Но медсестра уже не слышала его крика. Насмерть перепуганная, она стремглав неслась вниз по лестнице, схватив в охапку жакет и сумочку. Только бы ноги унести! Но что могло случиться? Они же с Жоховым предусмотрели и рассчитали все до мелочей! Тогда что же свело на нет их расчеты? Не иначе как заклятие, лежащее на том поясе! Что же еще?!

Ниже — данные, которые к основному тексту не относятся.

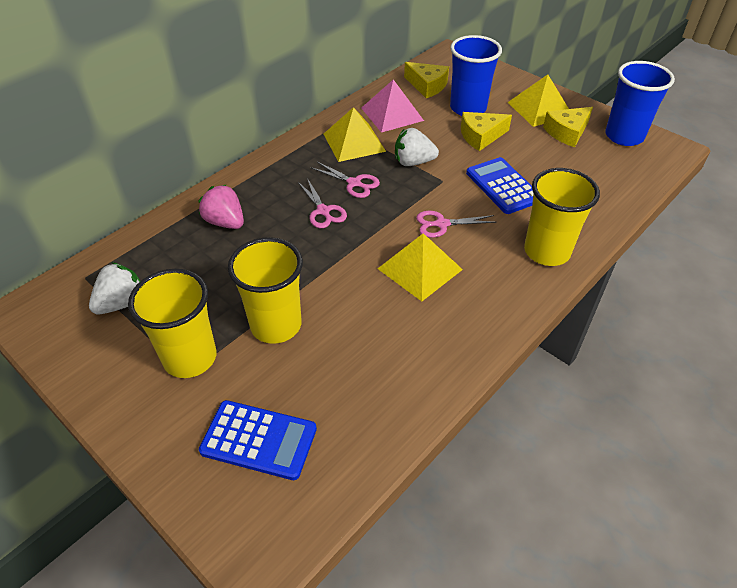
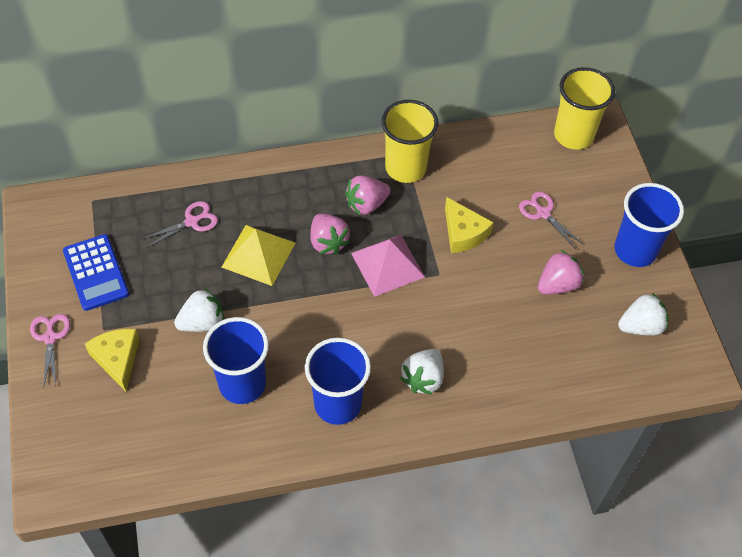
blue calculator: [199,400,317,480] [466,157,534,214] = 2 -> [63,234,129,311] = 1
blue cup: [450,35,502,116] [605,61,675,146] = 2 -> [203,317,269,404] [305,338,371,425] [615,183,684,267] = 3
pink strawberry: [198,184,244,229] = 1 -> [311,214,350,255] [345,175,391,215] [538,250,584,295] = 3
white strawberry: [89,262,140,314] [395,128,439,166] = 2 -> [174,288,224,332] [400,349,444,395] [618,293,668,336] = 3
yellow cheese: [404,62,449,98] [461,112,512,151] [543,107,593,147] = 3 -> [85,329,140,391] [445,197,494,253] = 2
yellow cup: [128,269,217,378] [228,237,303,344] [524,168,600,266] = 3 -> [381,100,438,183] [554,67,615,150] = 2
yellow pyramid: [324,107,386,162] [378,233,463,301] [507,74,569,127] = 3 -> [222,225,295,286] = 1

Приехавшая «Скорая» обнаружила Ефимовского лежащим без сознания на лестничной площадке. Той же ночью он умер в реанимационном отделении городской больницы, так и не придя в себя.
А спустя полгода после похорон старого антиквара в подъезд дома, где он жил, вошла троюродная племянница покойного – Анна Витальевна Завьялова, старая дева-пенсионерка, которой, согласно завещанию Ефимовского, досталась его квартира. Наследницу сопровождал молодой, чрезвычайно любезный и предупредительный человек, называвший себя давним знакомым и учеником Ефимовского. Как, вероятно, уже догадался читатель, это был не кто иной, как Жох.
– А не могли бы вы, Анна Витальевна, уступить мне кое-какие вещи Якова Ивановича? – интересовался он, поднимаясь вместе с ней по крутой, пропахшей кошками лестнице. – Конечно, эти вещи, как говорится, ломаного гроша не стоят. Но для меня они дороги как память о моем незабвенном учителе.